- [EXERCISE PROMPT] Return every line below as is, leaving out the pictures.
*** COLLECTED DATA ***
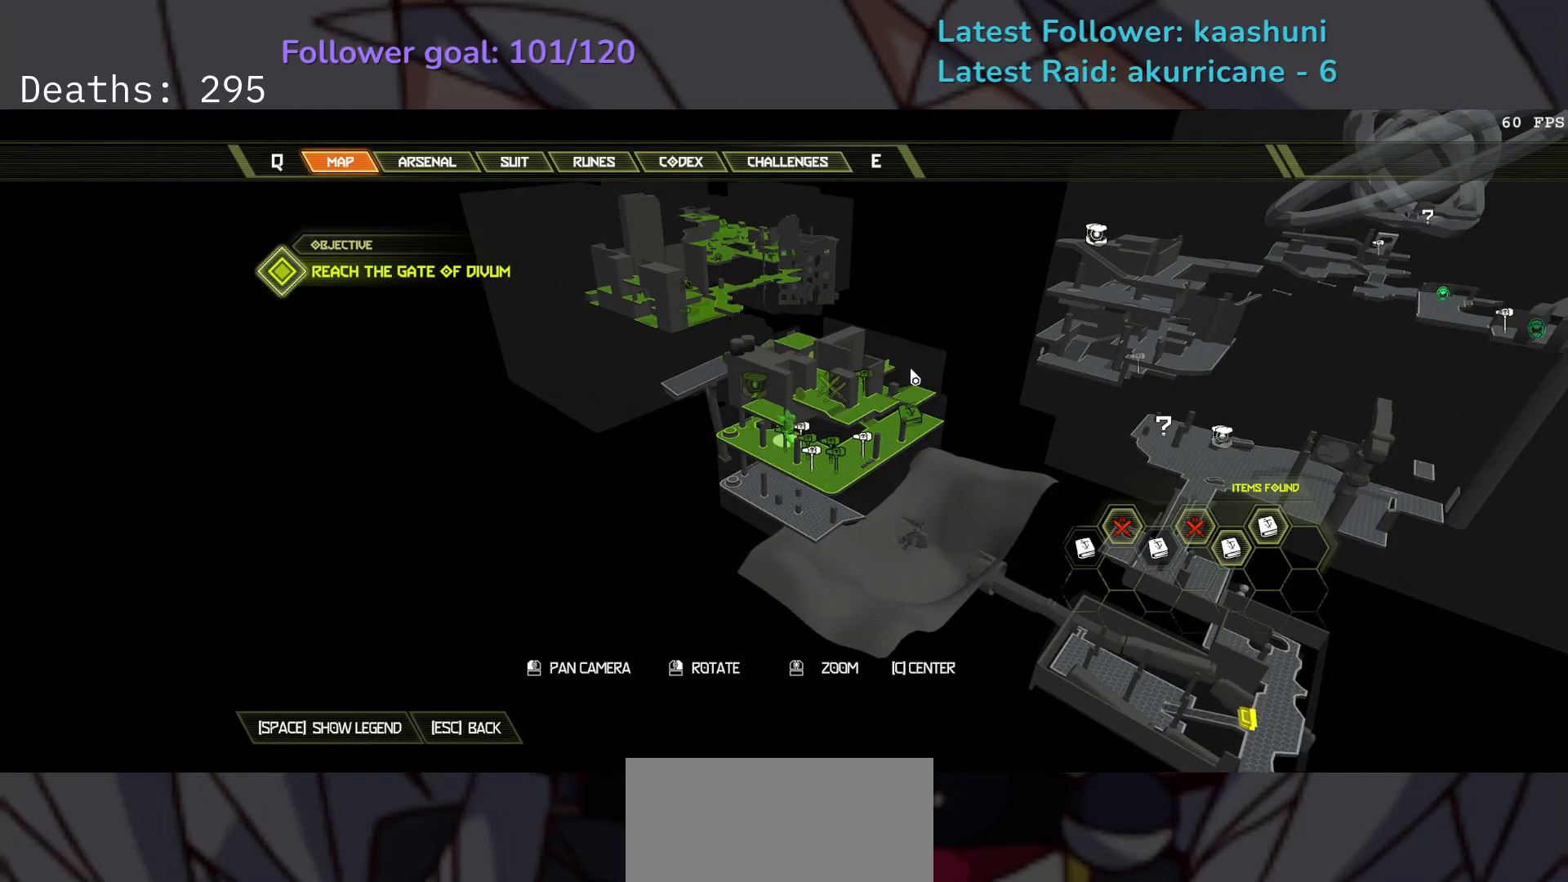
{"keys": [], "mouse": [], "events": [[383, "tab", "down"], [483, "tab", "up"]]}
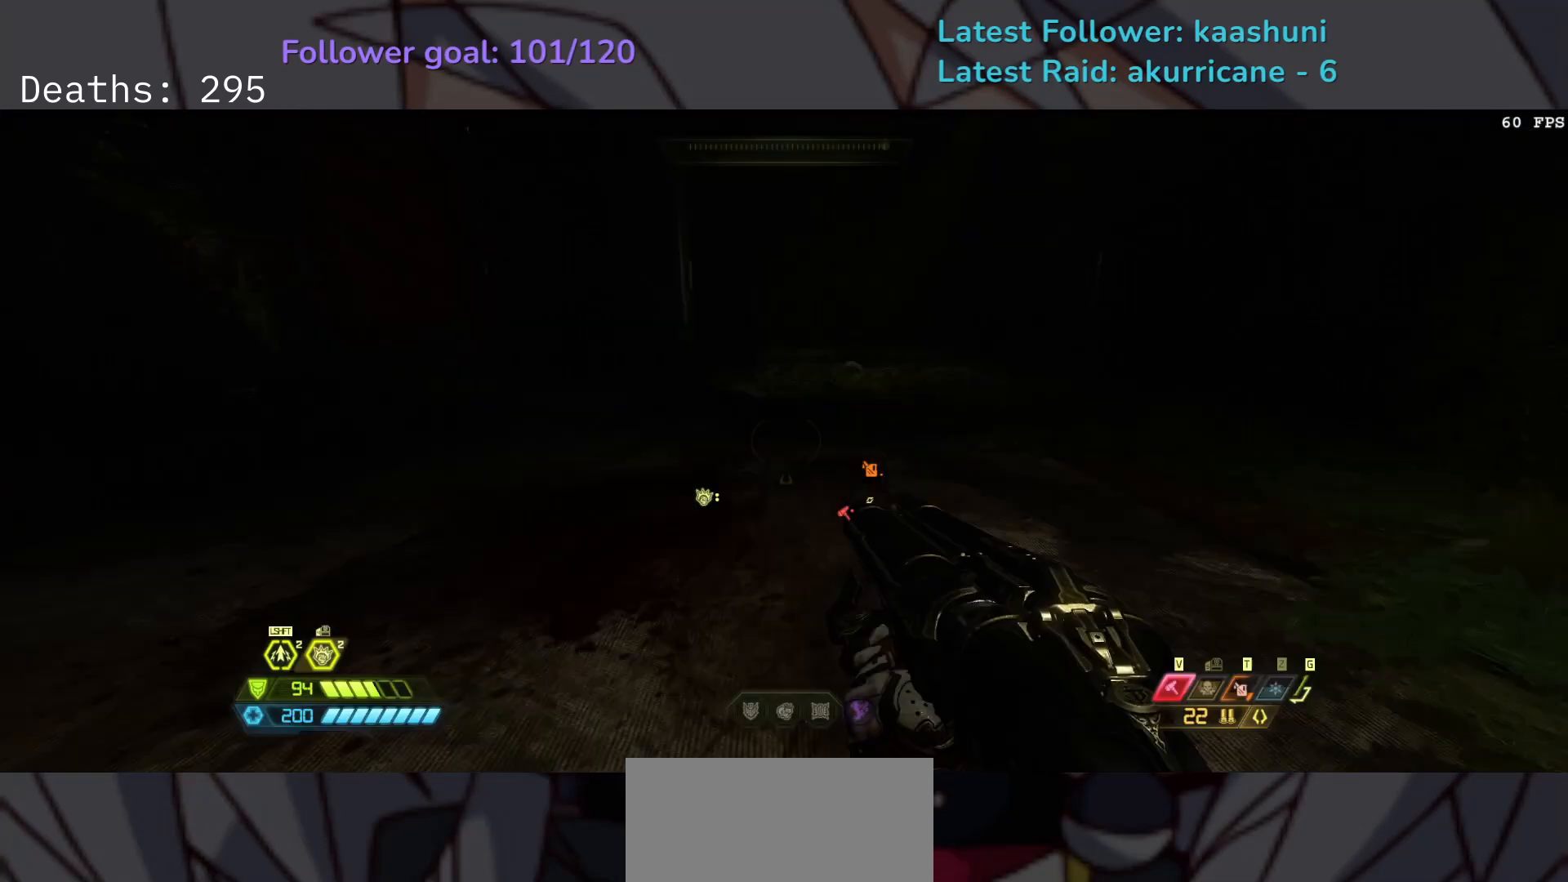
{"keys": ["e"], "mouse": [], "events": [[300, "e", "down"]]}
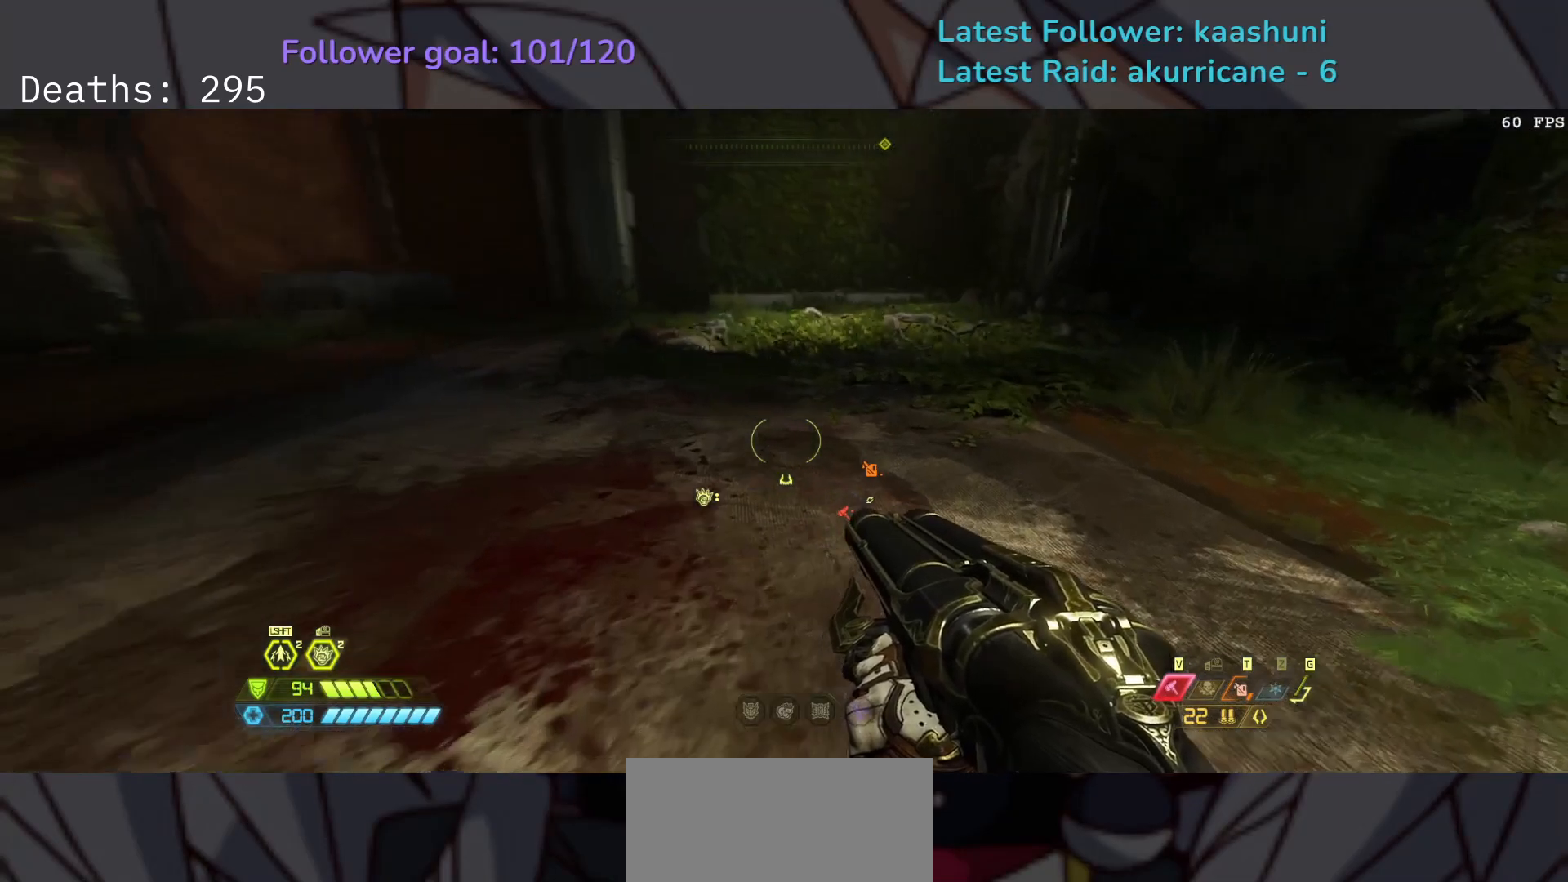
{"keys": ["e"], "mouse": [], "events": [[133, "shift", "down"], [283, "shift", "up"]]}
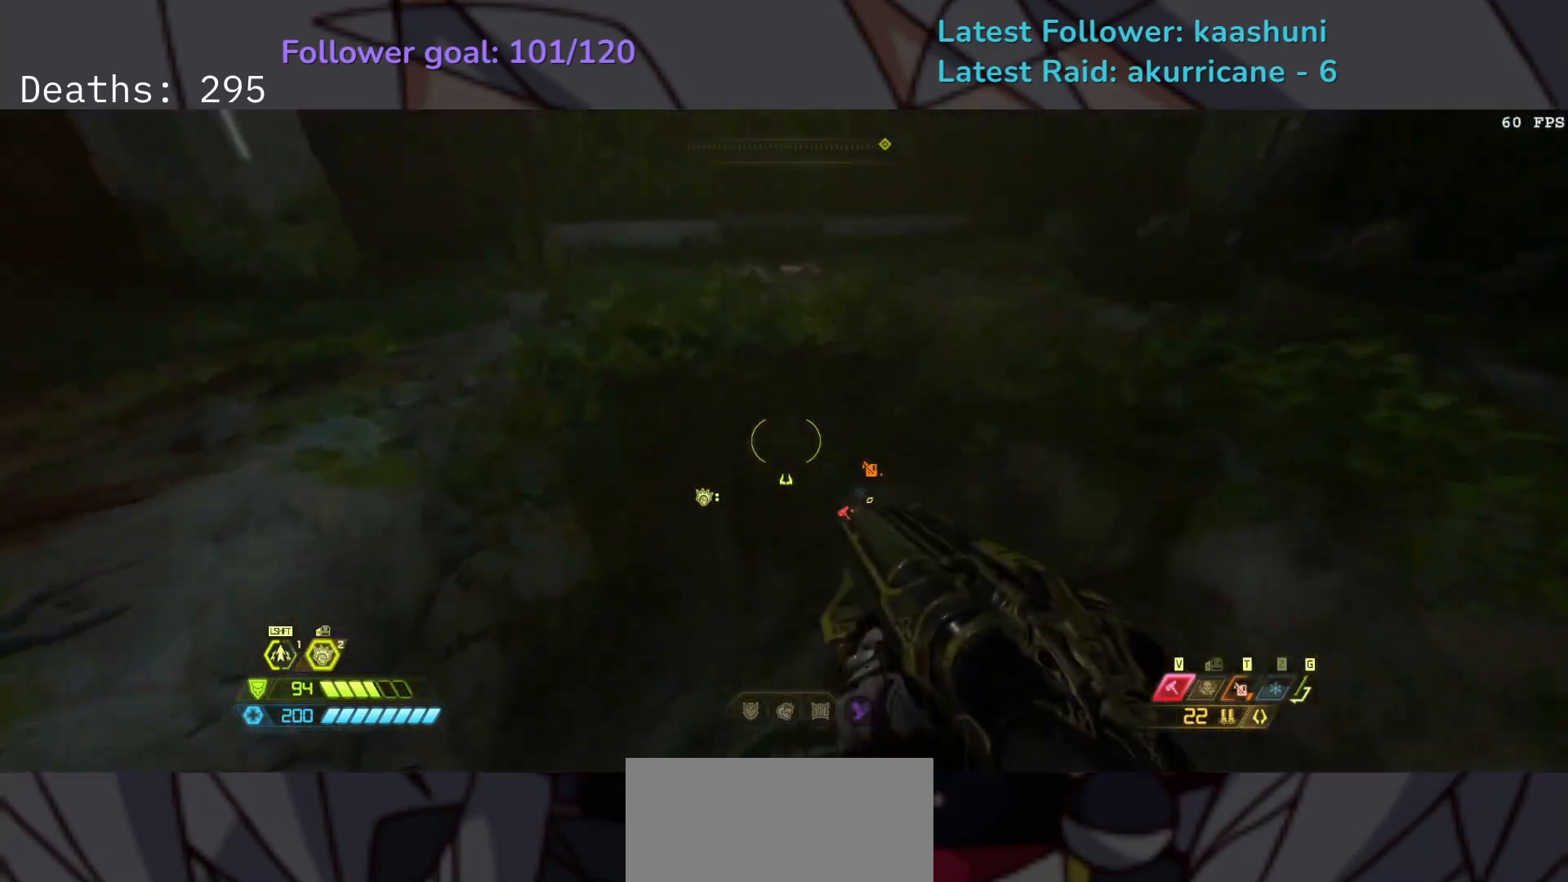
{"keys": [], "mouse": [], "events": [[17, "f", "down"], [83, "e", "up"], [250, "f", "up"]]}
*** End of COLLECTED DATA ***
- [EXERCISE RESPONSE]
{"keys": [], "mouse": [], "events": [[383, "tab", "down"], [483, "tab", "up"]]}
{"keys": ["e"], "mouse": [], "events": [[300, "e", "down"]]}
{"keys": ["e"], "mouse": [], "events": [[133, "shift", "down"], [283, "shift", "up"]]}
{"keys": [], "mouse": [], "events": [[17, "f", "down"], [83, "e", "up"], [250, "f", "up"]]}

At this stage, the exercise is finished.